FactorSource % of FinalUse Case
1.5x~67%Light enrichment — mostly the source items with some additions
2x~50%Balanced — equal parts source and discovered items
2.5x (default)~40%Recommended — significant discovery beyond the source
3x~33%Aggressive — two-thirds of items are newly discovered
5x~20%Maximum expansion — source is just the starting point

Common Concepts

Git Provider

All three creation methods require a connected git provider (GitHub, GitLab, or Bitbucket). The git provider stores the work's repositories. You select it in the sidebar before choosing a creation method, and can connect via OAuth if not already linked.

If no git provider is connected, the AI and Manual methods will show an error prompting you to connect one. The Import method requires it for accessing source repositories.

Deploy Provider

Optionally, you can select a deploy provider (e.g., Vercel) in the sidebar. This determines where the work's website will be deployed after generation. If no deploy provider is selected, the website repository is still created but not deployed.

Repository Owner

For AI and Manual creation, you choose where the git repositories are created:

  • Personal account — repos are created under your git username.
  • Organization — repos are created under a git organization you belong to.

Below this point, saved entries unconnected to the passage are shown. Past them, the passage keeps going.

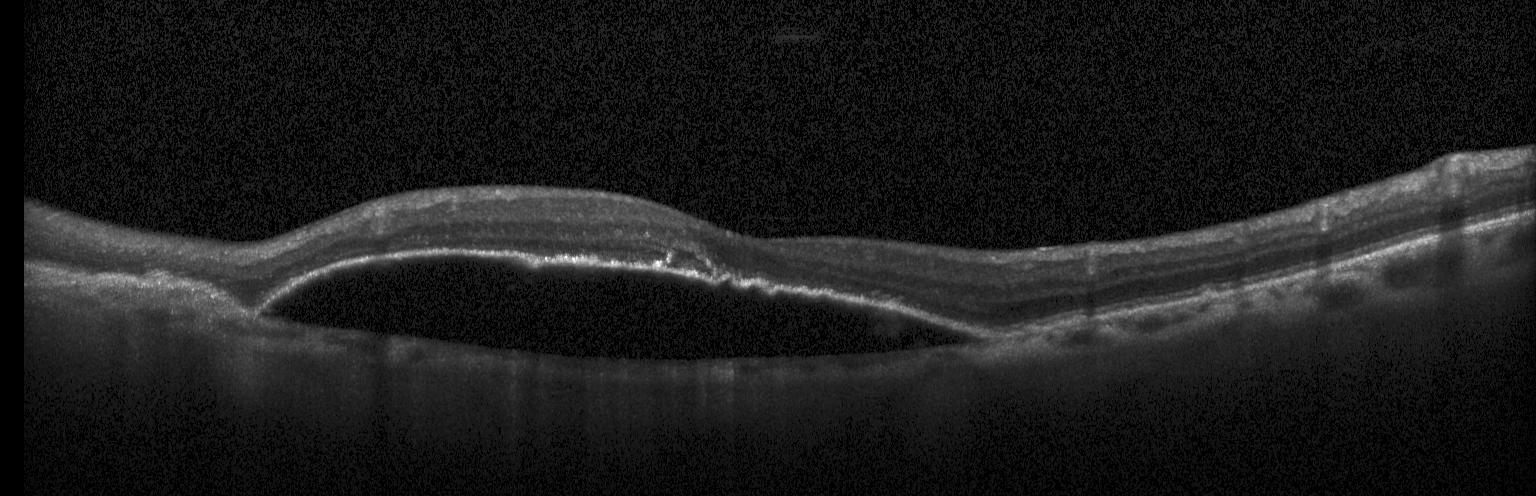

OCT line scan. Acquired on a Heidelberg Spectralis. Centered on the fovea. SD-OCT. Finding: choroidal neovascularization.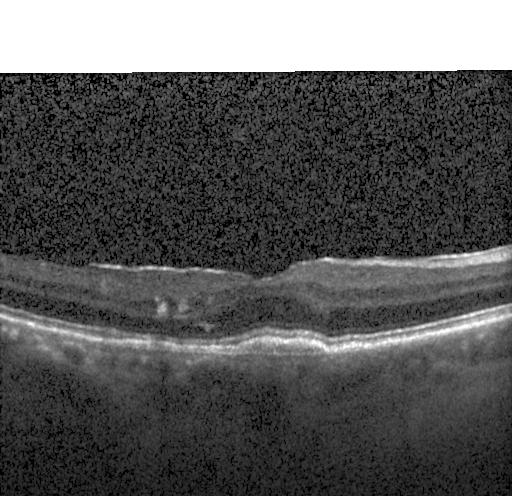 Dx: choroidal neovascularization (CNV).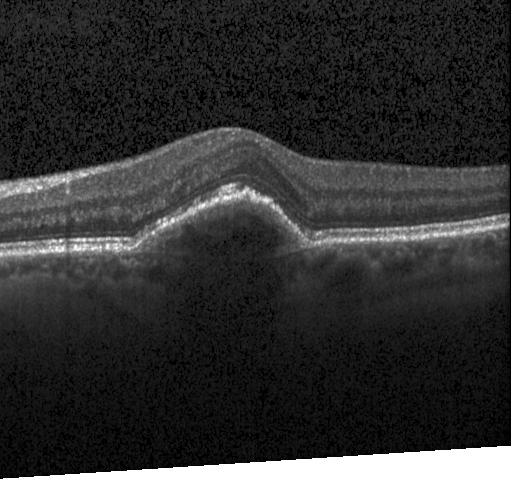
OCT line scan; spectral-domain OCT; fovea-centered. Choroidal neovascularization (CNV).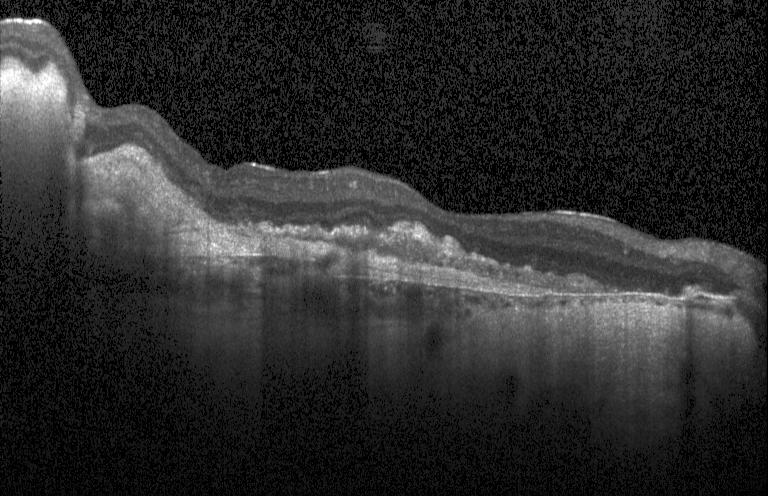

Acquired on a Heidelberg Spectralis; fovea-centered; OCT line scan; SD-OCT.
Finding: CNV.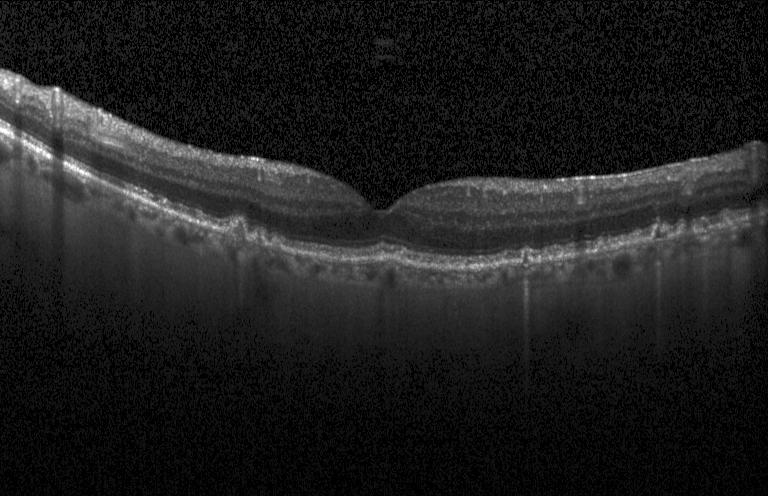
Drusen.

For Import with Link Existing, the owner is automatically set to the source repository's owner.

How Provider Defaults Work

The platform resolves providers through a cascade:

  1. Your selection in the form (highest priority).
  2. Work-level defaults — if you're regenerating an existing work, the providers from the last generation are pre-selected.
  3. Admin-enforced pipeline — if the admin has enforced a specific pipeline in Settings, that pipeline is locked and you cannot change it.
  4. System defaults — each provider category has a default plugin (e.g., Tavily is the default search provider, the Local Content Extractor is the default content extractor).

If you don't explicitly select providers, the platform uses the defaults. The form shows which providers are configured (green checkmark) and which are not (grayed out). You cannot select a provider that isn't configured — you need to set it up in the plugin settings first.